Name: Kaitlyn Avidan
Hometown: Hastings, Minn.
Major: Environmental engineering, environmental science
Position: Water resources designer at Stantec

Since enrolling at the University of Wisconsin-River Falls, Kaitlyn Avidan dreamed of working for Stantec, a global design and consulting business that works on a wide range of infrastructure and facilities projects. 

Being hired by the company with more than 450 locations across North America and offices on six continents didn’t seem likely at first, said Kaitlyn, an environmental engineering major from Hastings, Minn. She applied for numerous positions with the company and gave her resume to Stantec representatives at job fairs. But she never heard anything back. 

“I applied for jobs. I gave them my resume at career fairs. But I never got any responses,” Kaitlyn recalled. 

Then she unexpectedly received a call from Stantec in January asking if she wanted to be interviewed for a position in its Twin Cities office. She put her best foot forward and a few weeks later she was offered the job. 
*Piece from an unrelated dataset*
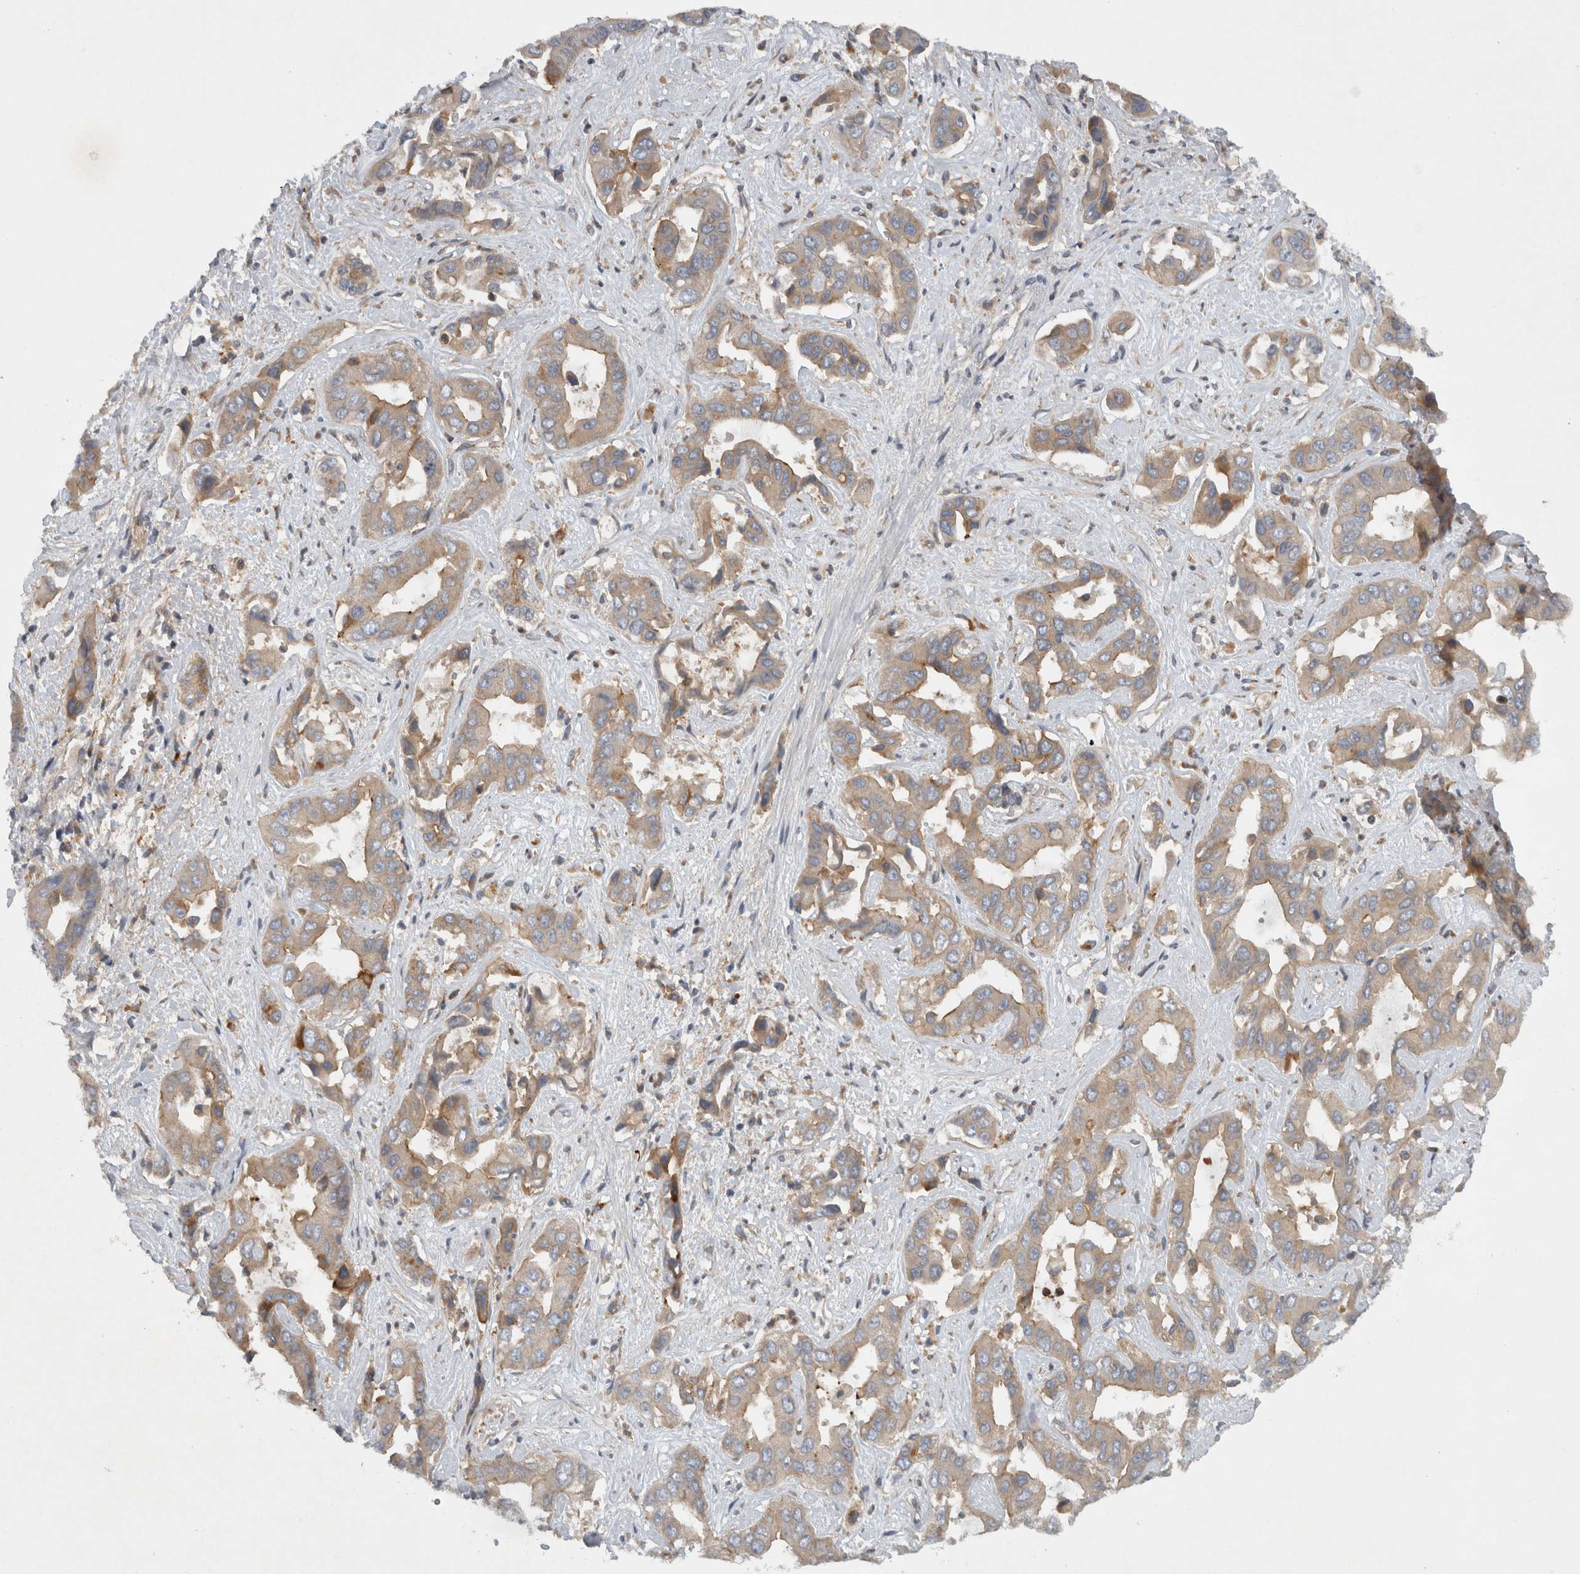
{"staining": {"intensity": "weak", "quantity": "25%-75%", "location": "cytoplasmic/membranous"}, "tissue": "liver cancer", "cell_type": "Tumor cells", "image_type": "cancer", "snomed": [{"axis": "morphology", "description": "Cholangiocarcinoma"}, {"axis": "topography", "description": "Liver"}], "caption": "Immunohistochemical staining of liver cancer exhibits low levels of weak cytoplasmic/membranous protein expression in approximately 25%-75% of tumor cells.", "gene": "SCARA5", "patient": {"sex": "female", "age": 52}}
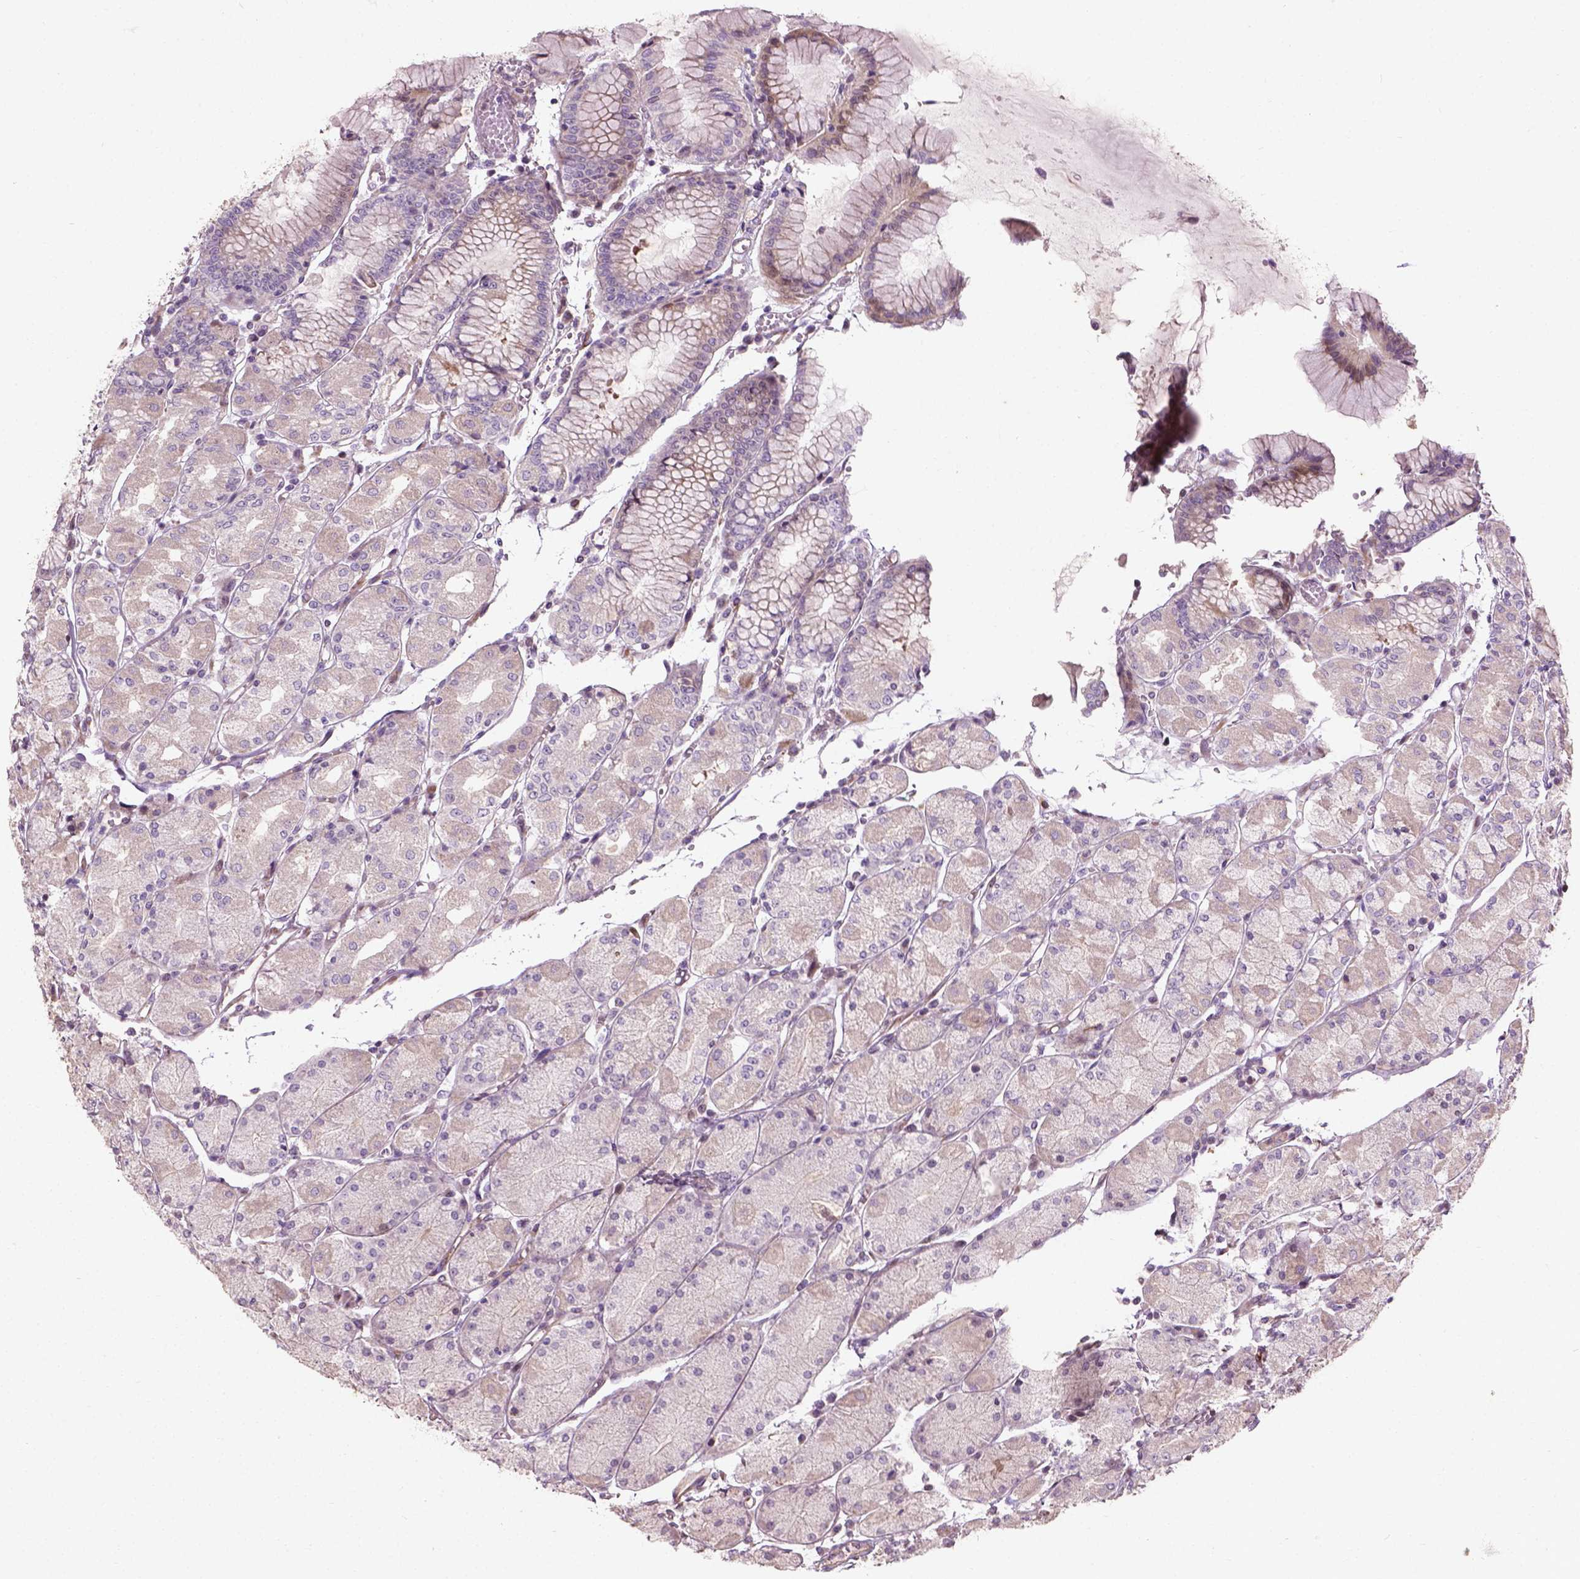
{"staining": {"intensity": "weak", "quantity": "<25%", "location": "cytoplasmic/membranous"}, "tissue": "stomach", "cell_type": "Glandular cells", "image_type": "normal", "snomed": [{"axis": "morphology", "description": "Normal tissue, NOS"}, {"axis": "topography", "description": "Stomach, upper"}], "caption": "Normal stomach was stained to show a protein in brown. There is no significant staining in glandular cells.", "gene": "PKP3", "patient": {"sex": "male", "age": 69}}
Kaitlyn was really shocked at the job offer and grateful, she said. She accepted the position as a water resources designer and is extremely excited to begin working on May 13, just nine days after she graduates from UWRF with a degree in environmental engineering. 

“I am honored that I will be working for one of the top 10 design firms in the world,” she said. “The opportunities there are endless. I will be surrounded by really smart people doing really good work.”

As much as she hoped to work at Stantec, Kaitlyn said she was torn when she was offered the job there. She had just accepted a position as a water resources engineer for another company, Westwood Professional Services, a national engineering firm she had interned with. But the Stantec position was too good to pass up, she decided. 

The fact that Kaitlyn received two job offers several months before graduation from prestigious engineering companies is testament to the quality education she received at UWRF, she said. She credits the small class size and personal attention from professors as keys to her success. 

“That nearly one-on-one attention is very advantageous for this kind of high-level science work,” she said.

Kaitlyn praised UWRF faculty for working with industry to find out what programs and equipment are used in the workplace and making sure students have access to that same equipment. She mentioned faculty members Patrick Woolcock, Joel Peterson and Jill Coleman Wasik as dedicated teachers who inspired her to learn more.

“All my professors know what my dreams and aspirations are, and they are willing to help me achieve them. They support us as students not just in school but in all of our passions,” she said.

Kaitlyn grew up loving nature and credits her parents with immersing her in the outdoors throughout her childhood. She initially studied environmental science at UWRF but decided she could have a bigger impact by studying environmental engineering instead.

“With environmental science, you understand and discover the problems. But with environmental engineering I feel like I can come up with solutions to those problems,” she said. 

Kaitlyn is set to take her passion to the workplace where she plans to use the skills she has learned at UWRF to limit the impacts of infrastructure projects on nature. 

“I always believed in doing the right thing by mother nature,” she said. “Now I get the opportunity to do that in a big way at my job, and I am so excited to do that work.”